The authors report no competing interests with regards to this document.

Figures

Fig. 1
Fig. 1
Algorithmic Approach to Pediatric Drug Hypersensitivity Reactions (DHRs) to Chemotherapy and Biologics. ∗High-risk: The definition of high-risk should be local and incorporate factors beyond the severity of the index reaction, as per WAO guidance. A recent publication is an excellent example of how to apply risk assessment locally. Note on intensive care: As groups gain experience or expand capacity, they may eventually transition all procedures from intensive or semi-intensive care to an allergy-led technical area.
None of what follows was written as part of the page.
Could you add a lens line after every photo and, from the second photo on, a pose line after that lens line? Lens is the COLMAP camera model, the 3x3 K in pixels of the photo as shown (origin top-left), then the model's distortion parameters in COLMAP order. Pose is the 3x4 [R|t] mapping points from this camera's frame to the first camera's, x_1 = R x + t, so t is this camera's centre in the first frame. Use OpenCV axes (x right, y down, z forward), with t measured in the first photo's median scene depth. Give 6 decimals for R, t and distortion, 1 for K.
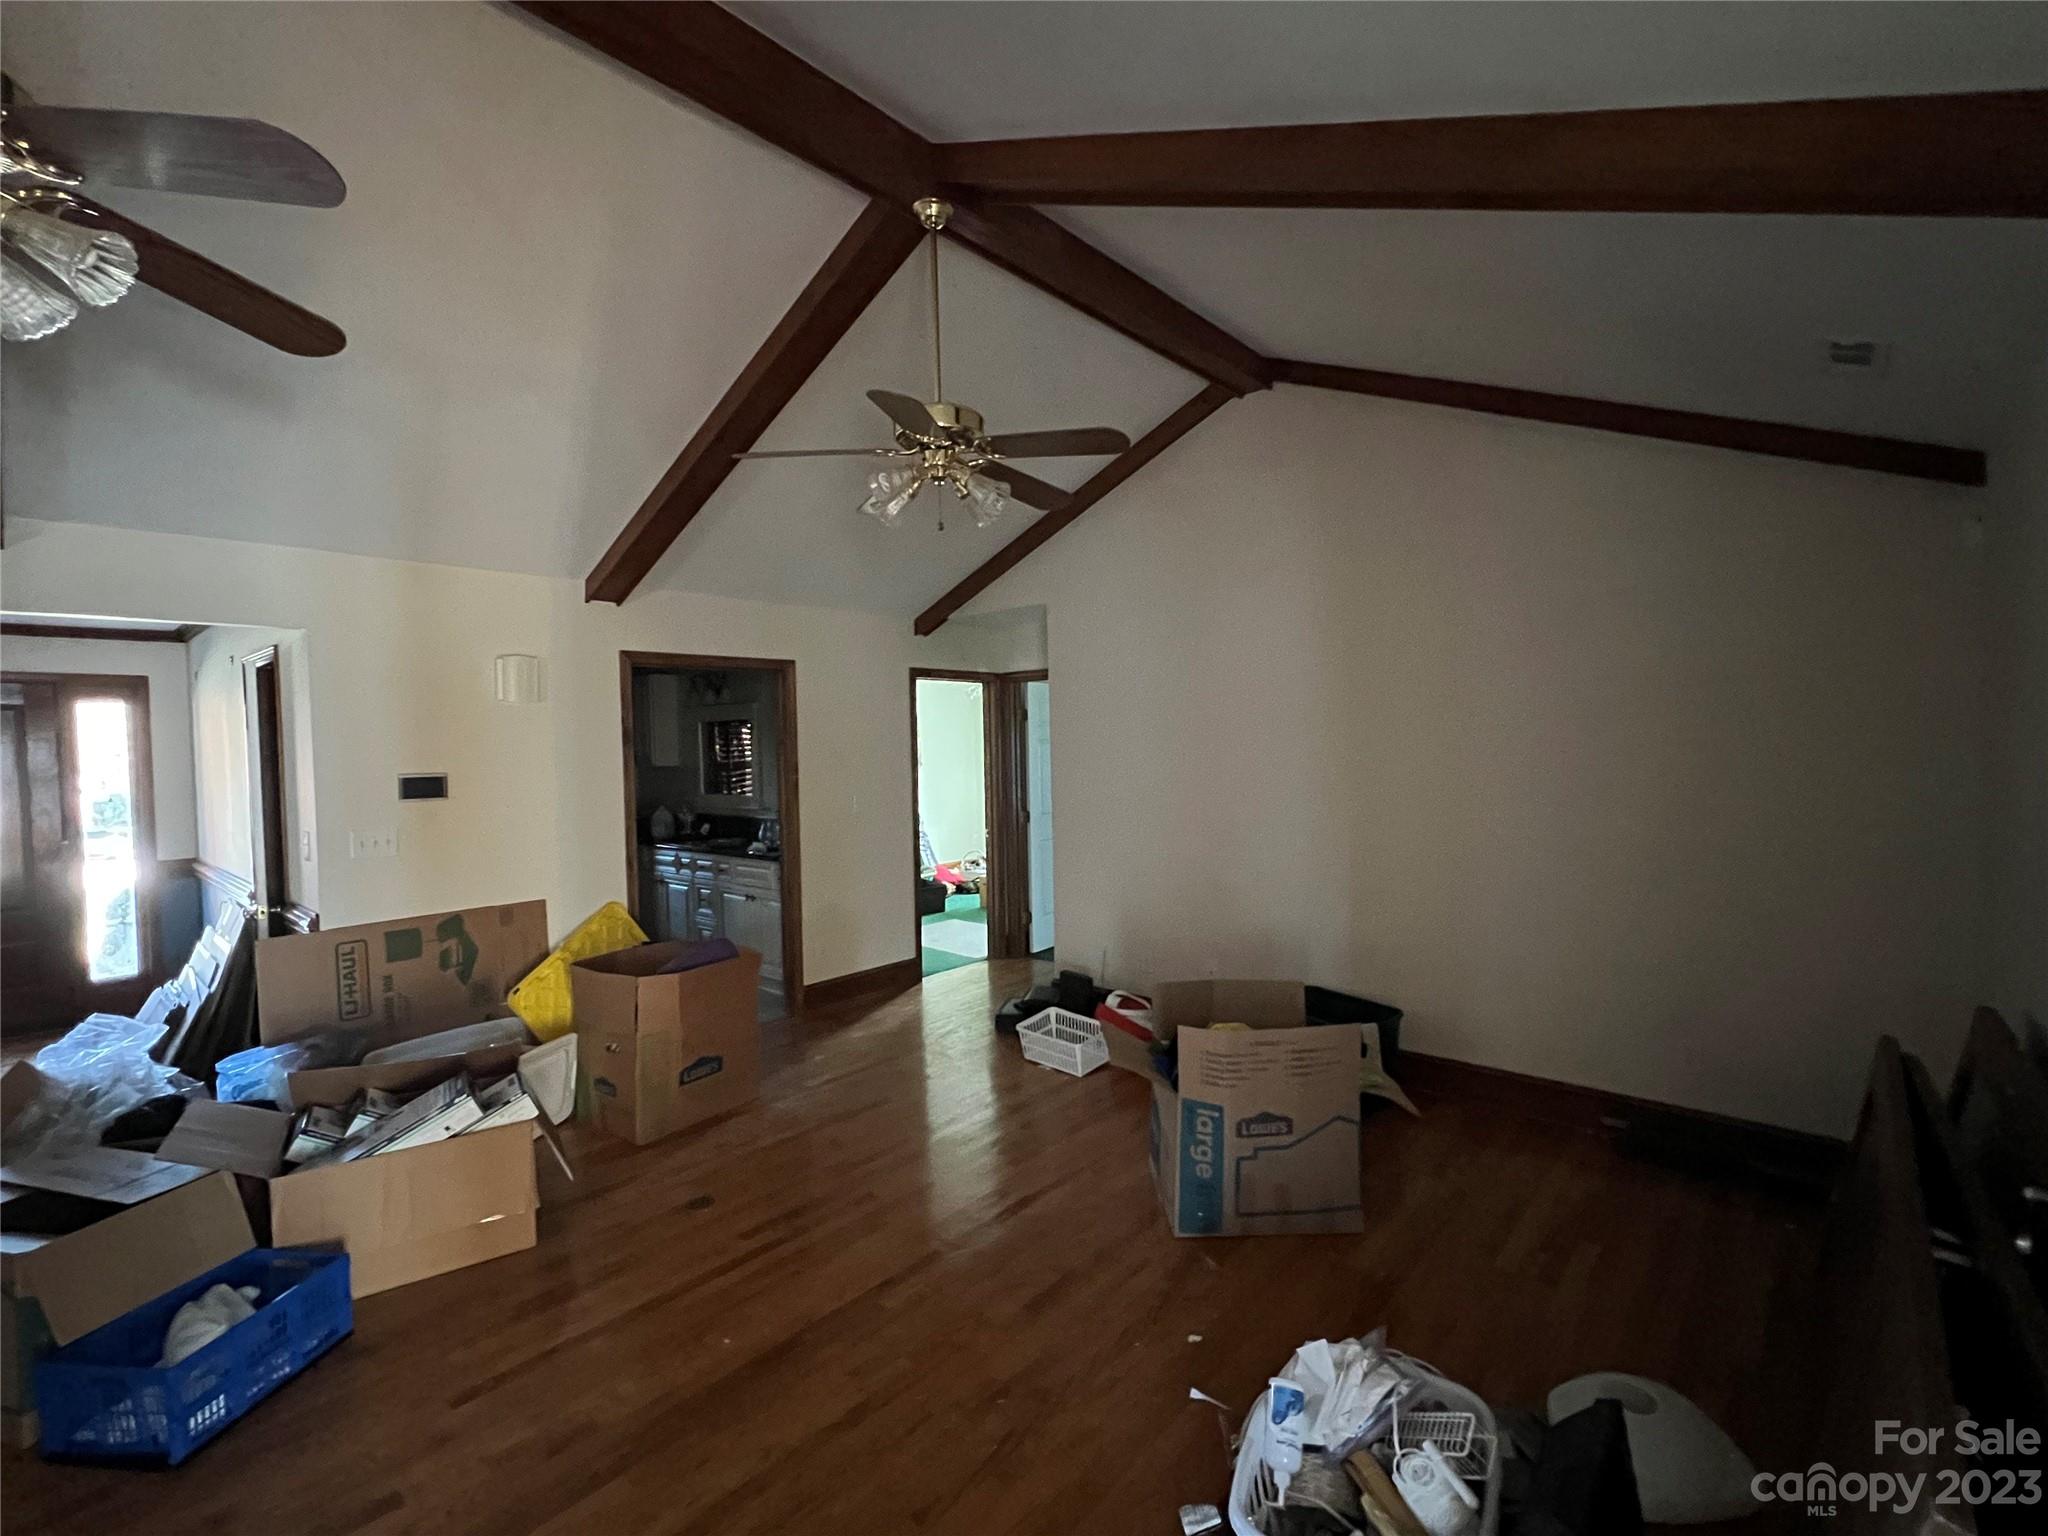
lens RADIAL K [[897.1, 0, 1024.0], [0, 897.1, 768.0], [0, 0, 1]] dist [-0.007765, 0.000024]
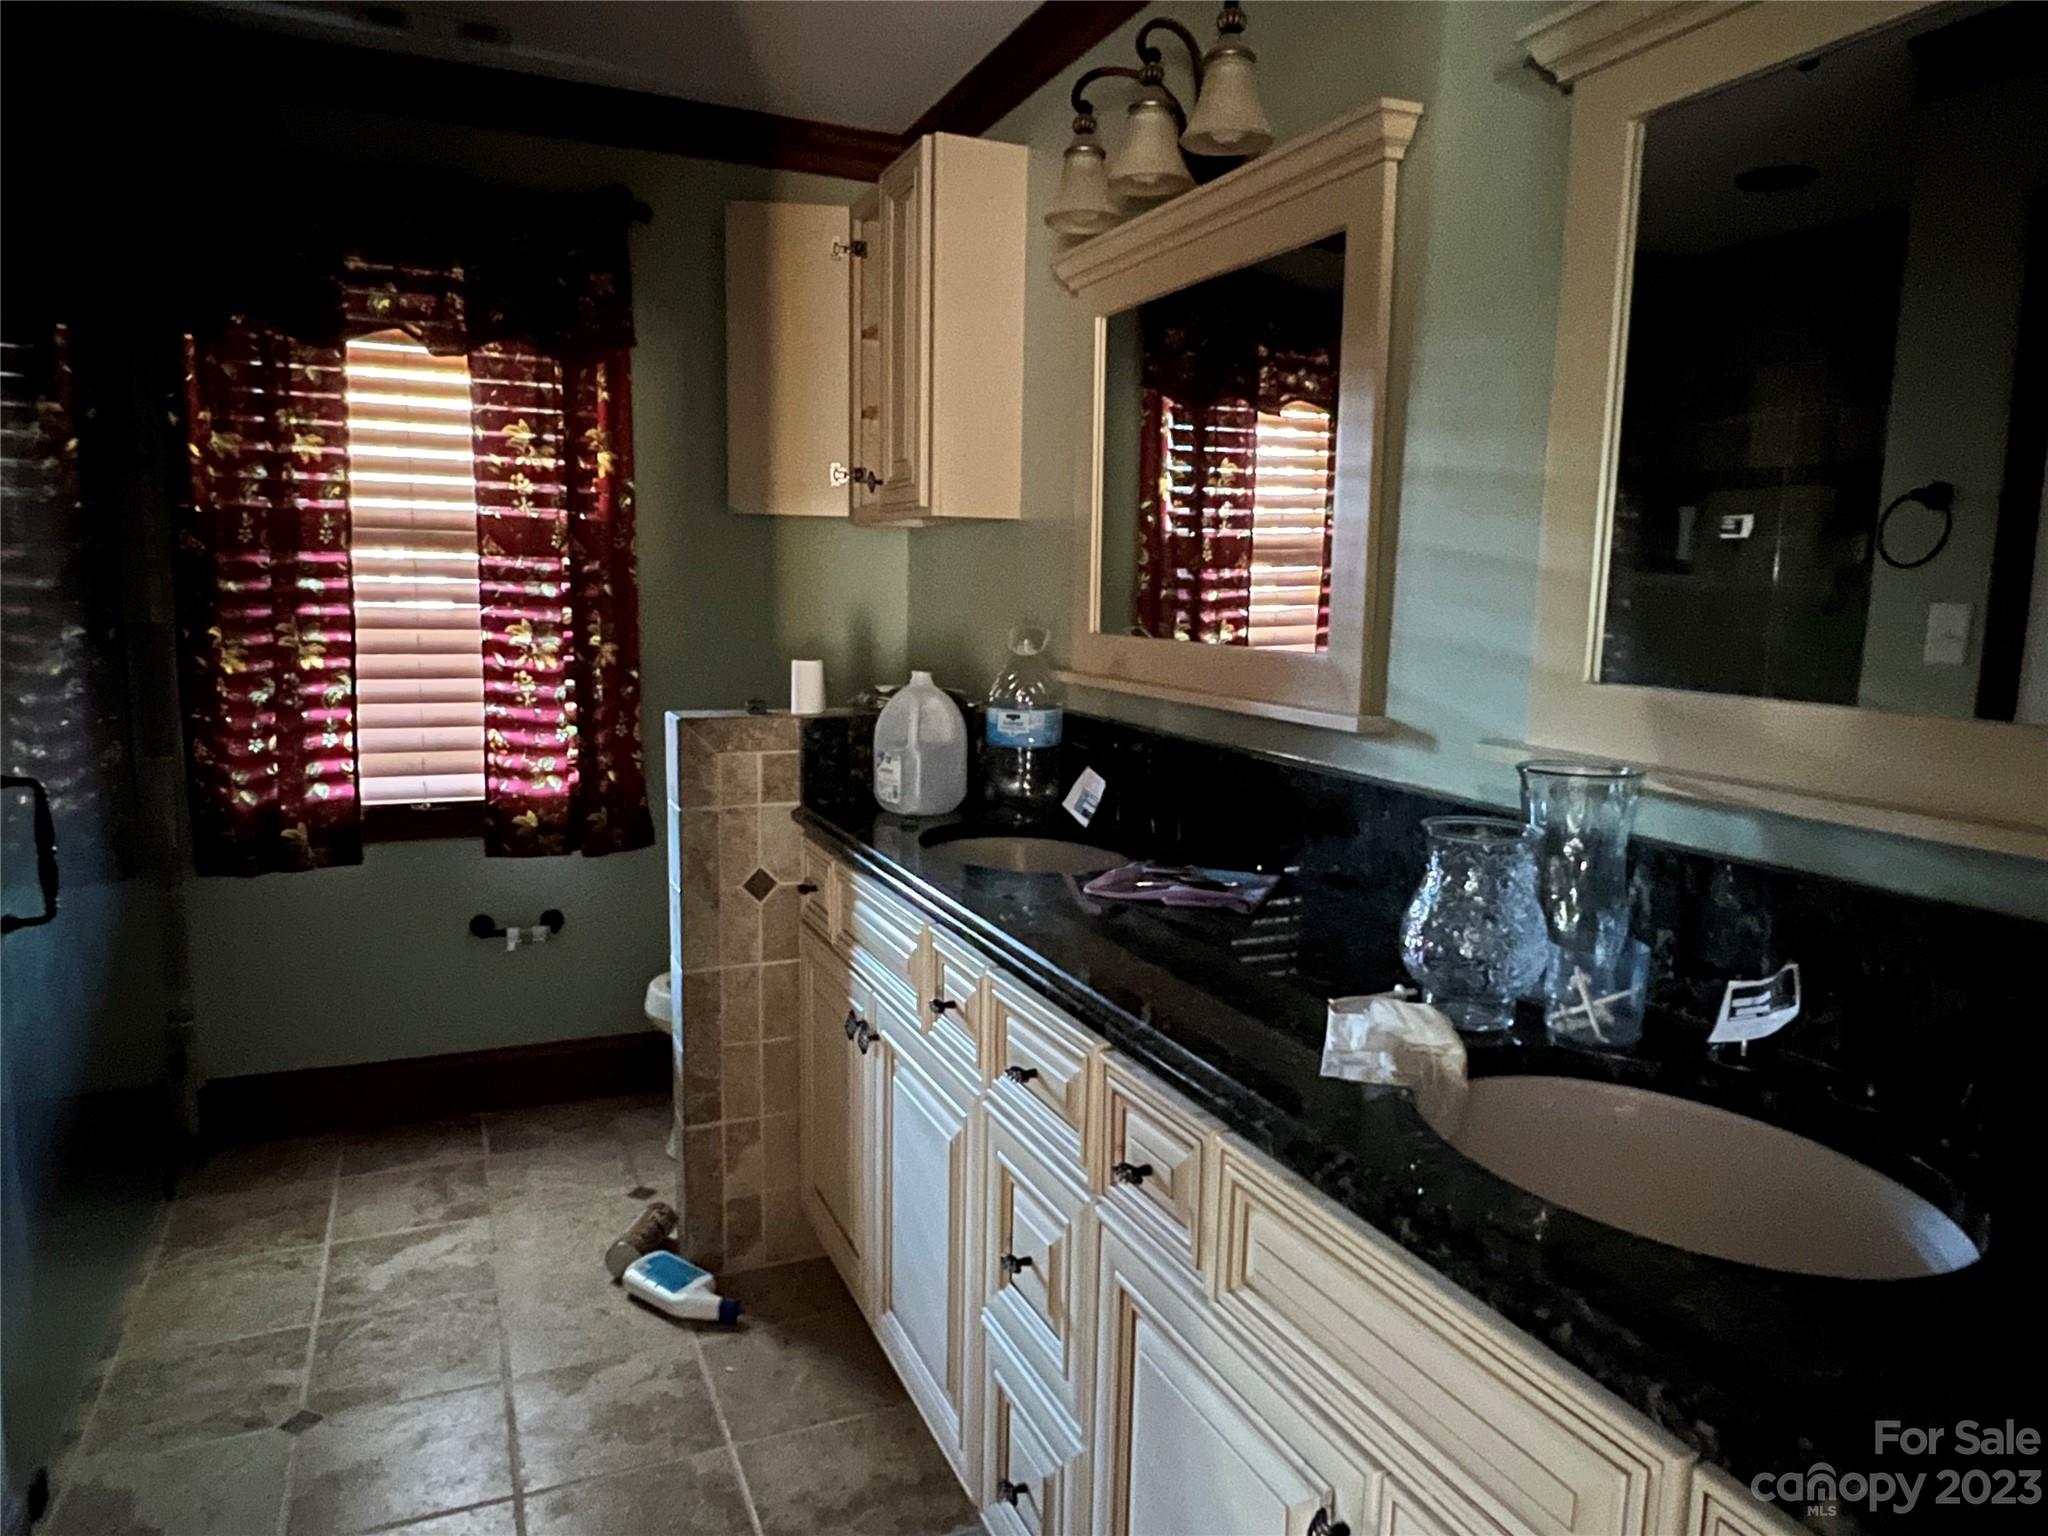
lens RADIAL K [[1323.7, 0, 1012.1], [0, 1323.7, 780.2], [0, 0, 1]] dist [-0.000016, -0.001218]
pose [[0.901291, 0.099906, -0.421537, -0.208777], [-0.048513, 0.990201, 0.130956, 0.020555], [0.430489, -0.097579, 0.897306, 0.619738]]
Local adaptation is essential, including considerations for safe handling of hazardous drugs. A dotted line represents “selected cases”; IL-6, interleukin 6; RA, risk assessment; SCARs, severe cutaneous adverse reactions, such as drug reaction with eosinophilia and systemic symptoms (DRESS), Stevens-Johnson's Syndrome (SJS), or toxic epidermal necrolysis (TEN); SOPs, standard operating procedures
Fig. 2
Fig. 2
Integrated Allergy Care Pathways for Pediatric Cystic Fibrosis Patients: A Comprehensive Approach to Patient-Centered Management. Note: Allergy champions are healthcare professionals who, regardless of their role or speciality, actively engage in coordinating and promoting allergy care within their respective areas. They serve as points of contact and liaise with the allergy team to ensure effective, safe, and patient-centered management. CF, cystic fibrosis; DHR, drug hypersensitivity reaction; DR T-cell clones, drug-responsive T-cell clones; IDT, intradermal testing; MDM, multidisciplinary meeting; RDD, rapid drug desensitization; SPT, skin prick testing.